GOP U.S. Sen. Ron Johnson criticized President Trump’s decision to sign new tariffs on imported steel and aluminum, saying it threatened to undermine the administration’s efforts to improve the business climate.

Thursday’s move, Johnson told Wisconsin reporters during a conference call, could hurt Wisconsin manufacturers, farmers and consumers with higher prices. He also worried it could spark a trade war.

“President Trump may like conflict,” Johnson said. “But markets don’t like conflict. Investors don’t like conflict. Investors like stability and certainty, and this is certainly upsetting the apple cart.”

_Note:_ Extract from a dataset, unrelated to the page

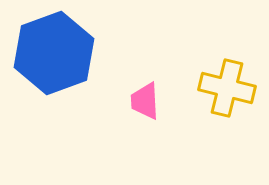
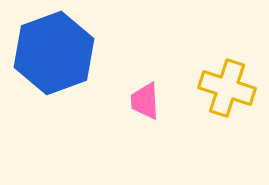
yellow cross: rotated 4 degrees clockwise
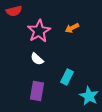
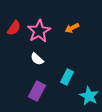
red semicircle: moved 17 px down; rotated 42 degrees counterclockwise
purple rectangle: rotated 18 degrees clockwise
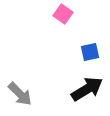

The order adds a levy of 25 percent on imported steel and 10 percent on aluminum. It exempts Canada and Mexico for now, and there’s an option to add other allies later. Still, Wisconsin manufacturers Harley-Davidson and MillerCoors have expressed opposition to the move, and Harley has been mentioned by other countries as a possible target of retaliatory tariffs.

House Speaker Paul Ryan, R-Janesville, said in a statement he was pleased the president included exemptions for some American allies, but “it should go further” and narrow the focus to companies that violate trade law.

“There are unquestionably bad trade practices by nations like China, but the better approach is targeted enforcement against those practices,” Ryan said. “Our economy and our national security are strengthened by fostering free trade with our allies and promoting the rule of law.”

Johnson told reporters Trump was right to be concerned about the overproduction of steel in China, but an across-the-board tariff was the wrong way to go.

He also said he wants Congress to explore pulling back powers it has ceded to the executive branch over the years and require its approval before a president imposes a tariff.

“That’s something we really need to explore,” he said.